● Page images and extracted text:
[Start of Attachment]
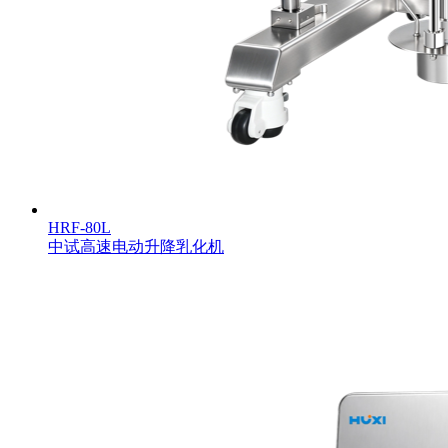
HRF-80L
中试高速电动升降乳化机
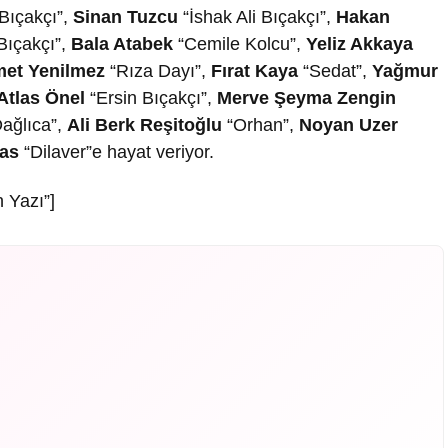
Bıçakçı”,
Sinan Tuzcu
“İshak Ali Bıçakçı”,
Hakan
ıçakçı”,
Bala Atabek
“Cemile Kolcu”,
Yeliz Akkaya
et Yenilmez
“Rıza Dayı”,
Fırat Kaya
“Sedat”,
Yağmur
Atlas Önel
“Ersin Bıçakçı”,
Merve Şeyma Zengin
ağlıca”,
Ali Berk Reşitoğlu
“Orhan”,
Noyan Uzer
as
“Dilaver”e hayat veriyor.
 Yazı”]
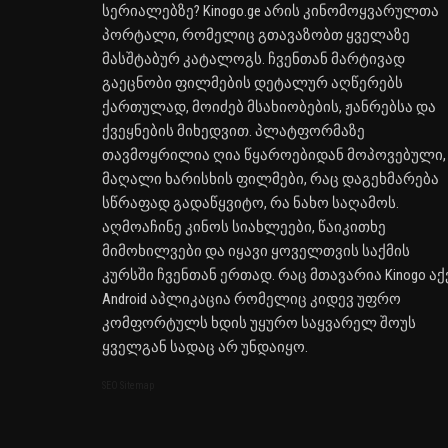
სერიალებზე? Kinogo.ge არის კინომოყვარულთა
პორტალი, რომელიც გთავაზობთ ყველაზე
მასშტაბურ კატალოგს. ჩვენთან მარტივად
გაეცნობი ფილმების დეტალურ აღწერებს
ქართულად, მოიძებ მსახიობების, ჟანრებსა და
ქვეყნების მიხედვით. პლატფორმაზე
თავმოყრილია ღია წყაროებიდან მოპოვებული,
მაღალი ხარისხის ფილმები, რაც დაგეხმარება
სწრაფად გადაწყვიტო, რა ნახო საღამოს.
აღმოაჩინე კინოს სიახლეები, წაიკითხე
მიმოხილვები და იყავი ყოველთვის საქმის
კურსში ჩვენთან ერთად. რაც მთავარია Kinogo აქ
Android აპლიკაცია რომელიც კიდევ უფრო
კომფორტულს ხდის უყურო საყვარელ შოუს
ყველგან სადაც არ უნდაიყო.
SEO Sitemap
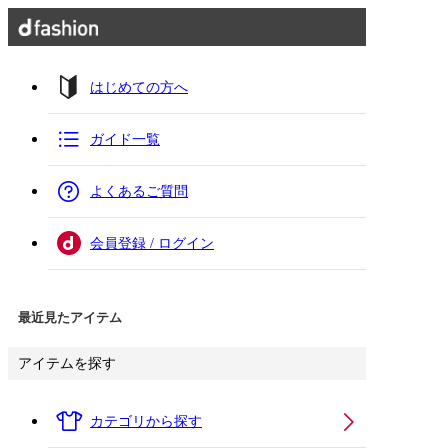
はじめての方へ
ガイド一覧
よくあるご質問
会員登録 / ログイン
最近見たアイテム
アイテムを探す
カテゴリから探す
[End of Attachment]
● Required action: Your reply must contain each entry exactly as written and no pictures.

● Answer to this exercise:
HRF-80L
中试高速电动升降乳化机
Bıçakçı”,
Sinan Tuzcu
“İshak Ali Bıçakçı”,
Hakan
ıçakçı”,
Bala Atabek
“Cemile Kolcu”,
Yeliz Akkaya
et Yenilmez
“Rıza Dayı”,
Fırat Kaya
“Sedat”,
Yağmur
Atlas Önel
“Ersin Bıçakçı”,
Merve Şeyma Zengin
ağlıca”,
Ali Berk Reşitoğlu
“Orhan”,
Noyan Uzer
as
“Dilaver”e hayat veriyor.
 Yazı”]
სერიალებზე? Kinogo.ge არის კინომოყვარულთა
პორტალი, რომელიც გთავაზობთ ყველაზე
მასშტაბურ კატალოგს. ჩვენთან მარტივად
გაეცნობი ფილმების დეტალურ აღწერებს
ქართულად, მოიძებ მსახიობების, ჟანრებსა და
ქვეყნების მიხედვით. პლატფორმაზე
თავმოყრილია ღია წყაროებიდან მოპოვებული,
მაღალი ხარისხის ფილმები, რაც დაგეხმარება
სწრაფად გადაწყვიტო, რა ნახო საღამოს.
აღმოაჩინე კინოს სიახლეები, წაიკითხე
მიმოხილვები და იყავი ყოველთვის საქმის
კურსში ჩვენთან ერთად. რაც მთავარია Kinogo აქ
Android აპლიკაცია რომელიც კიდევ უფრო
კომფორტულს ხდის უყურო საყვარელ შოუს
ყველგან სადაც არ უნდაიყო.
SEO Sitemap
はじめての方へ
ガイド一覧
よくあるご質問
会員登録 / ログイン
最近見たアイテム
アイテムを探す
カテゴリから探す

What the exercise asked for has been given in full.